"Grace wants me to apologize for her, and to tell you how very sorry she is to miss you," Mrs. Morris drawled at once, as she came forward to receive me.

She was a charming woman of fifty, with white hair, a young face, and the figure of a girl of twenty. Under the controlled calm of her manner a deep-seated nervousness struggled for expression. She had her daughter's languor, but none of her cool insolence or cynicism; in the look of her gray eyes I caught a glint oddly like that in the eyes of her son.

"Grace was looking forward to your coming," she went on, as she seated herself on a davenport facing the open fire, and motioned me to a place beside her. "But an hour ago she received a note from a friend who is in town only for the night. There was something very urgent in it, and Grace rushed off without stopping to explain. My son Godfrey will be with us—and we hope Grace will be back before you leave."

As if in response to his cue, "my son Godfrey" appeared, looking extremely handsome in his evening clothes, and rather absurdly pleased to find his mother and me so deep in talk that we did not hear him approach.

"Friends already, aren't you?" was his comment on the effective tableau we made, and as we descended in the elevator to the hotel dining-room he explained again how glad he was to have his mother and sister home after two years of absence, and to bring us together at last.

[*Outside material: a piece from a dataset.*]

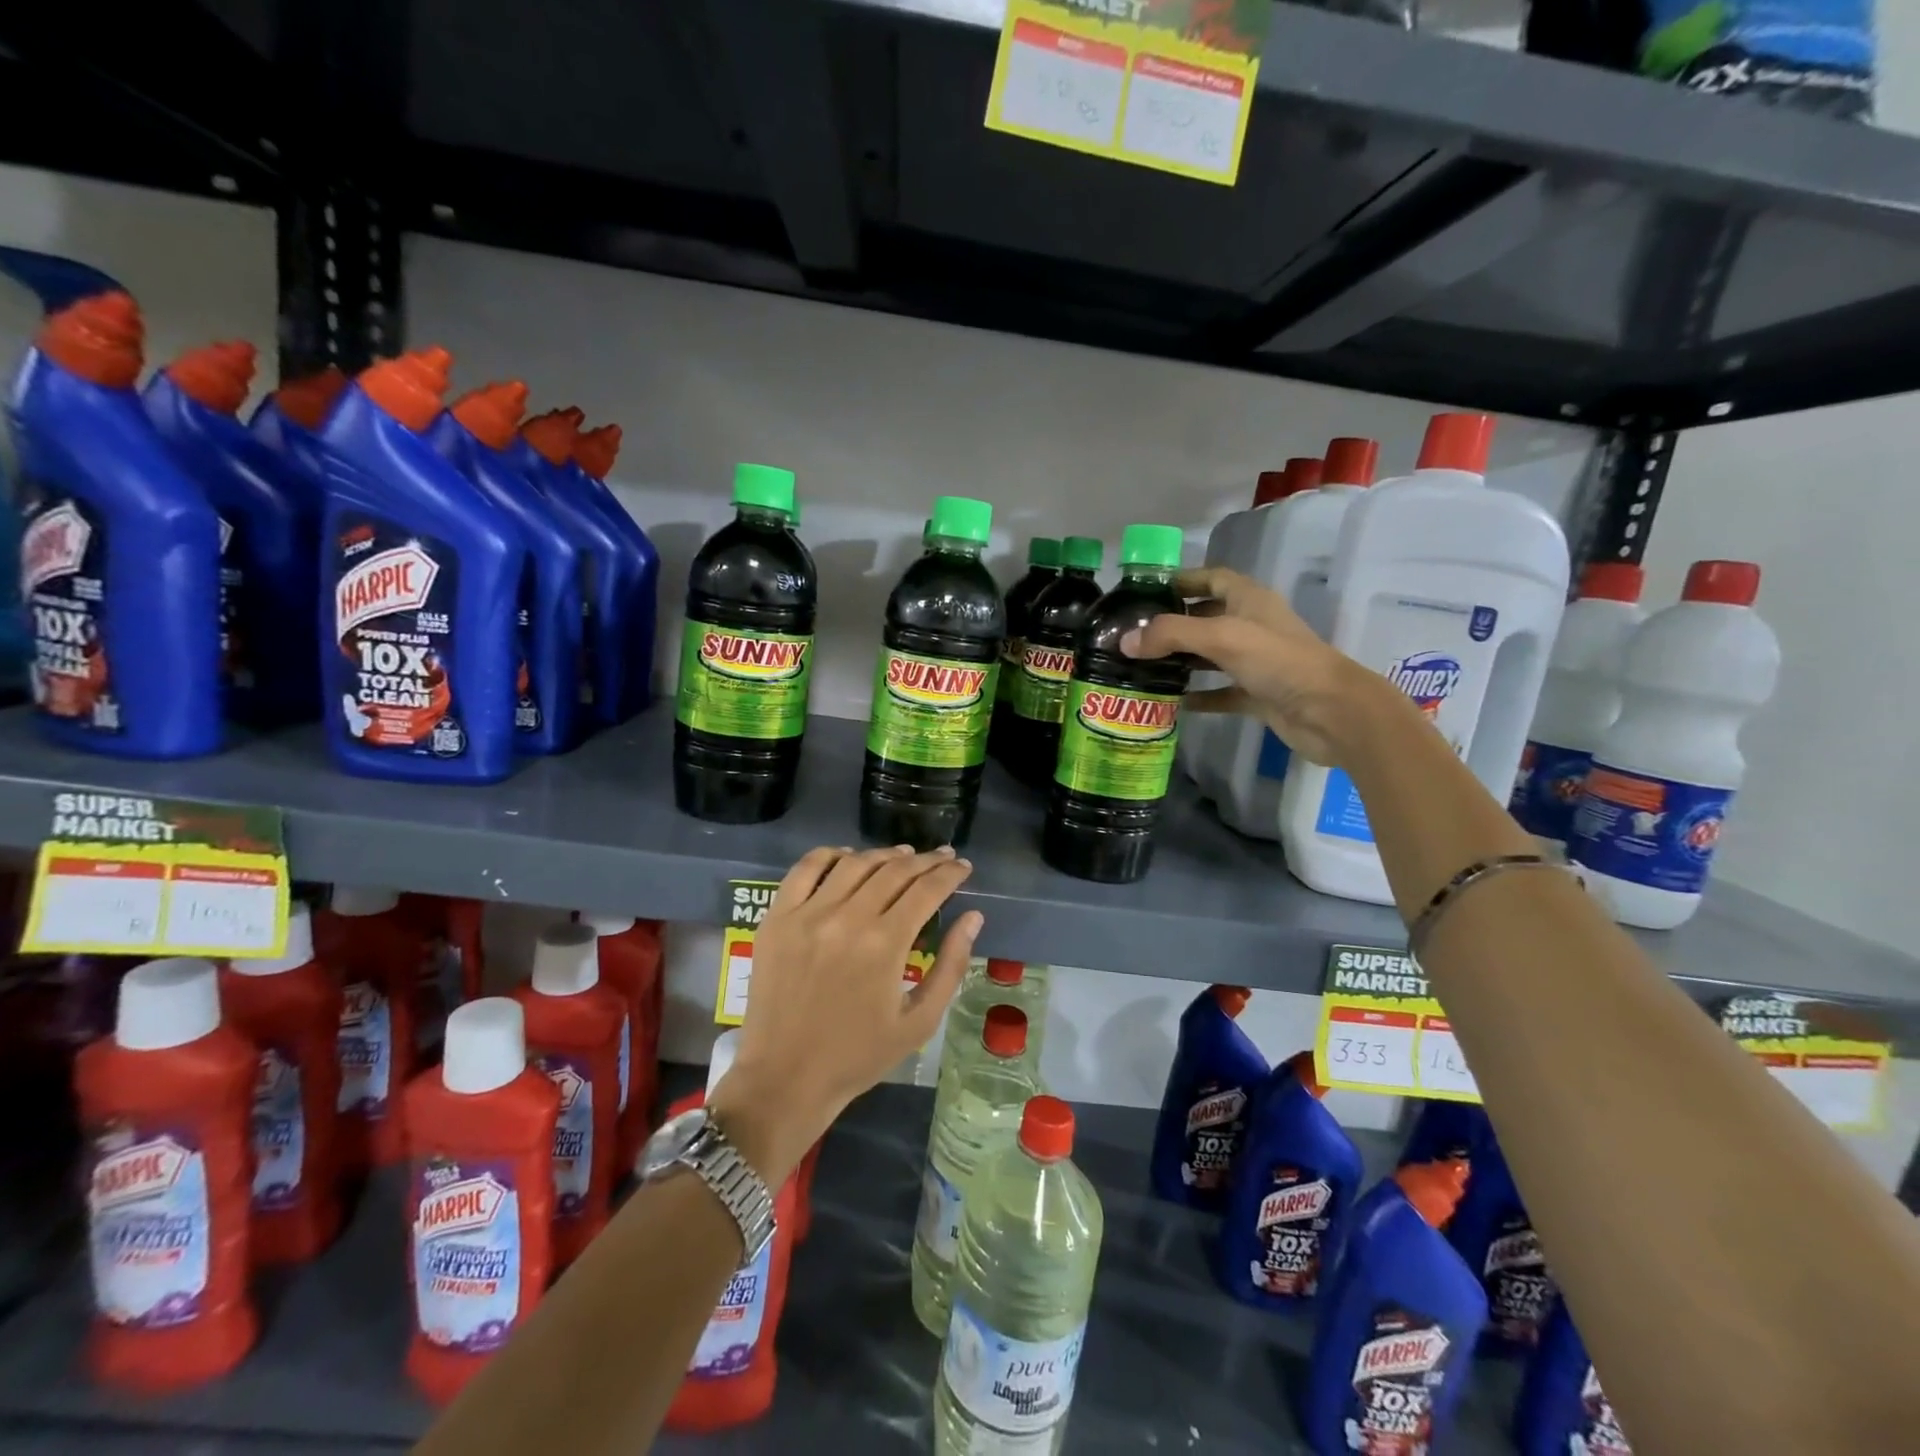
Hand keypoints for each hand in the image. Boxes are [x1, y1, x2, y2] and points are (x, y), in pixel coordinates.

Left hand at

The little dinner moved on charmingly, but before an hour had passed I realized that my host and hostess were under some special strain. Mrs. Morris wore a nervous, expectant look—the look of one who is listening for a bell, or a step long overdue. Several times I saw Godfrey glance toward the door, and once I caught a swift look that passed between him and his mother—a look charged with anxiety. Both obviously tried to throw off their care, whatever it was, and to a degree they succeeded. I was sending my spoon into the deep heart of a raspberry-ice when a servant leaned over the back of my chair and confidentially addressed me.

"Beg pardon, miss," he murmured, deprecatingly. "But if it's Miss Iverson, a person wants Miss Iverson on the wire."

I flushed and hesitated, glancing at Mrs. Morris.

"Party says it's urgent, miss," prompted the servant.

I apologized to my hostess, and rose. There seemed no other course open to me. Mrs. Morris looked mildly amused; her son looked thoughtful as he, too, rose and accompanied me across the dining-room to the door, returning then to the table, as I insisted that he must. In the telephone-booth the voice of Grace Morris came to me over the wire, not languid now, but quick and imperative.